### What you have to do
Answer these questions using the article about Xzavier and hip hop in the classroom.
(a) What did Paris search for on Google after Xzavier was bullied in Ottawa?
(b) What did Chris Emdin found six years ago?
(c) Where did Falodi take Xzavier and his class during his Grade 8 year?
(Supplied passage Opens)
Life in Ottawa eventually turned sour, the main reason being that Xzavier was bullied at school. Paris said kids would laugh at his hair, which he’d grown his whole life and wore in a long braid, and make “Indian noises” with their mouths. “It was like racist bullying, hardcore,” she said.

The situation prompted her to Google “First Nations School,” and she learned the Toronto District School Board has such a facility right downtown. They dropped everything and moved to the big city. Xzavier enrolled at the First Nations School for Grade 7 and 8.

Xzavier, who has since cut his hair into a well-coiffed pompadour, walked over to join his mom after his bout on the basketball court. “It’s a big part of my self, my identity,” he said, and then paused to think.

“I haven’t rapped about that yet.”

It’s a chicken-and-egg thing, the music in Xzavier. On one hand it’s in his blood: Paris’s father is a salsa and soul musician in Vancouver, and Paris herself sang hooks for rap recordings when they lived in Ottawa.

It’s also been nurtured by his mother, who curated Xzavier’s playlist through childhood; hard stuff like the Wu Tang Clan, Ice Cube and Tupac, but also more melodic numbers from the likes of New Edition and Whitney Houston. And Michael Jackson. Little Xzavier was “obsessed” with Michael Jackson.

He brought all that with him to school in Toronto, where this propensity for musicianship was quickly noted. Teacher Falodi, 28, took an early career interest in the idea that music — particularly hip hop — can help connect otherwise ambivalent kids with learning.

When Xzavier was in Grade 7, she connected with Joseph Harsco, an avid lover of hip hop who now does music programming with Falodi’s class every week. His seminars are aimed at urban indigenous youth, focusing on how they can connect with the music, visual art, dancing and lyrics from the hip hop realm.

“For some students, they don’t necessarily connect with the curriculum of mainstream education,” Harsco told the Star recently. “It’s just trying to make learning important.”

Chris Emdin has been making that push for more than a decade, focusing on hip hop as a means to spark kids’ confidence and introduce a path to education that may be more enticing. Six years ago, he founded Science Genius, essentially a rap battle where students pen rhymes and perform songs. Obviously, the subject matter has to be drawn from the student’s science curriculum.

“They’re not just rapping but they understand what they’re rapping about,” said Emdin, 37, a professor at the Columbia University teacher’s college.

“There’s also a bit of a political statement,” he continued. “You can be from where you’re from, and listen to the music that you do, and not necessarily be the most wealthy person in the world, but you have something that’s edifying and something that’s academically rich to offer the world.”

Harsco said he brings that same philosophy in his seminars. Last year, when he first started visiting Xzavier’s class, a few of the kids put together a music video on the Seven Grandfather Teachings, concepts about living a good life from the Anishinaabe culture. “Even from that video, I was like, man — this kid can rap,” he recalled.

Harsco wasn’t the only one to take notice. Through his Grade 8 year, Falodi brought Xzavier and his class to the Regent Park School of Music, where they took lessons on piano and other instruments. Zebulon Barnow, who teaches there, worked closely with Xzavier; they would go aside during sessions for lyric-writing sessions and to play with making beats.
(Supplied passage Closes)
(Collected data Opens)
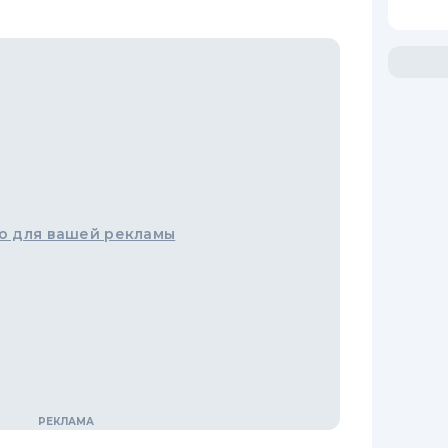
о для вашей рекламы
(Collected data Closes)
### Task answer
(a) She searched for "First Nations School."
(b) He founded Science Genius.
(c) She took them to the Regent Park School of Music.